The second criticism is that the key is encrypted as a raw bit string without any PKCS #1 [RSA Laboratories 2002] padding or other protection. This is also probably safe because the key is a completely random-bit string of the same length as the RSA key modulus. This means that the encrypted key has no structure that an attacker can exploit and that the message is large enough that the trivial decryption we discussed in Chapter 3 is not possible. Because the bit string is completely random, the receiving node can do no verification of its value, so the receiving node will not act as an oracle for active attacks other than for a timing attack that we discuss next. Tinc installations using older versions of the OpenSSL library are subject to timing attacks on the RSA key, such as those described in [Brumley and Boneh 2003]. These are adaptive chosen text attacks that measure the time to decrypt specially formed messages and use the results to infer the RSA private key. Newer versions of the OpenSSL library perform an operation called RSA blinding, which prevents these attacks. The details are in the Brumley and Boneh paper.
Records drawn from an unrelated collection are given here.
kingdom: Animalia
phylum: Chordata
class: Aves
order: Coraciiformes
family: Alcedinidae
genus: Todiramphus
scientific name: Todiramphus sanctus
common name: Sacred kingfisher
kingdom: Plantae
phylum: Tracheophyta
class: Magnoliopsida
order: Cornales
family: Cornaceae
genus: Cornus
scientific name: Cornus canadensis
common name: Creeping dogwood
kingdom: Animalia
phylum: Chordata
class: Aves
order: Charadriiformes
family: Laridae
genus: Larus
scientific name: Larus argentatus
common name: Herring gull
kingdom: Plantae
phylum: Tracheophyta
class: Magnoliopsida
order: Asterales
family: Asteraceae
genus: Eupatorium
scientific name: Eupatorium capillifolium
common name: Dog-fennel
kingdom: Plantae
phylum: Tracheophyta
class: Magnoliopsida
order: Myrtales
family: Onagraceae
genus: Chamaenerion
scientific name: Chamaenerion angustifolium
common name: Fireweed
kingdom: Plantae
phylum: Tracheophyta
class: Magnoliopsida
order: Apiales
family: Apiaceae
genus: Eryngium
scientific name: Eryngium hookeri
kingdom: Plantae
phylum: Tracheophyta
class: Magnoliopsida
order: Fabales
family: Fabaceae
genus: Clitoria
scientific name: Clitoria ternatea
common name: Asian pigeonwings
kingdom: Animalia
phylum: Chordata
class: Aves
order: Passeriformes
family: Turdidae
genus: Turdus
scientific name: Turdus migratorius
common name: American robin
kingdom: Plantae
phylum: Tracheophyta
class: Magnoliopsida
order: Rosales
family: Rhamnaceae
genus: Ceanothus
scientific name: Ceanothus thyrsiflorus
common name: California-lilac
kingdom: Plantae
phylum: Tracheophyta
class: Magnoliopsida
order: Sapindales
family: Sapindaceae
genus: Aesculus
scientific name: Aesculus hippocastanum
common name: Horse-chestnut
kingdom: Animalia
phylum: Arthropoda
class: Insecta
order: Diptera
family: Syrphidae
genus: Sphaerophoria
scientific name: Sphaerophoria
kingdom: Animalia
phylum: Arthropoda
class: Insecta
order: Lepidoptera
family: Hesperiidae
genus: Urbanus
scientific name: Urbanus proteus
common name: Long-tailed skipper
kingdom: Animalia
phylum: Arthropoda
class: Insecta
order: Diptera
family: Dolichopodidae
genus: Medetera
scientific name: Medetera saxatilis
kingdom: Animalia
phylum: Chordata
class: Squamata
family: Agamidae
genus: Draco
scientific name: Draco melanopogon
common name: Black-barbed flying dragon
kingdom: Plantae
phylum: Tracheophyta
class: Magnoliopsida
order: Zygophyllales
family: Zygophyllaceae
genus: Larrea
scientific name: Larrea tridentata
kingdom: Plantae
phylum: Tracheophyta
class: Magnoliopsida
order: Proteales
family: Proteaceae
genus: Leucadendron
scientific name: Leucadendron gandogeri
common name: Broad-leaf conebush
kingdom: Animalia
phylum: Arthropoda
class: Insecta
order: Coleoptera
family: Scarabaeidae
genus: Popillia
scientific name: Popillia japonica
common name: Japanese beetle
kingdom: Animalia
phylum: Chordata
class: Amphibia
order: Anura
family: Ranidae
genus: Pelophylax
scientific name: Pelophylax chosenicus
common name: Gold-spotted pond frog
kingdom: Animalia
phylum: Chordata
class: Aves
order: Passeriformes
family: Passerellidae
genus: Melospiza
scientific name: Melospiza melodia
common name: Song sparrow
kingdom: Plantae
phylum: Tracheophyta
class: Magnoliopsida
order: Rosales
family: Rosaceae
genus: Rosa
As we've seen, the UDP data channel refreshes its keys after they have been used for a certain amount of time or have been used to send more than a fixed number of messages. This is not the case with the metachannel: The same two keys are used for the life of the connection between two nodes. Although the metachannel will, in general, have much less traffic than the data channel, having long-lived keys is never a good idea.
Finally, although the metachannel is encrypted, there is no integrity checking. That is, the packets don't have sequence numbers and aren't protected by a MAC. This means that the metachannel traffic is vulnerable to insertion, deletion, cut-and-paste, and replay attacks. [Gutmann 2003b] criticizes the tinc data channel for using predictable IVs in the form of the sequence numbers and a too small HMAC. The problem with predictable IVs is that they are vulnerable to Rogaway's attack (Chapter 7), but the sequence numbers are part of the data in the packet and are not exclusive-ORed into the block in the normal CBC mode manner. Therefore, the predictability of the sequence numbers does not appear to cause a problem.
Tinc's default configuration uses the first 4 bytes from the HMAC calculation for the MAC. RFC 2104 [Krawczyk, Bellare, and Canetti 1997] recommends using the greater of half the bits of the HMAC output or 80 bits. From this perspective, the 32 bits that tinc uses is too small. On the other hand, tinc allows us to specify a larger number of bits, and we should probably do so. The final problem with the data channel is that the same key is used for encryption and for the HMAC. Cryptographers generally agree that this is a poor practice and can potentially leak information to an attacker. In summary, tinc appears to have reasonably good security. The problems that we discussed do not appear to be fatal, and the developers have already announced plans to address many of them. We should probably ensure that we have an up-to-date version of OpenSSL (  |
|
|
0.9.7b) installed before deploying tinc, in order to avoid the timing attacks that we discussed.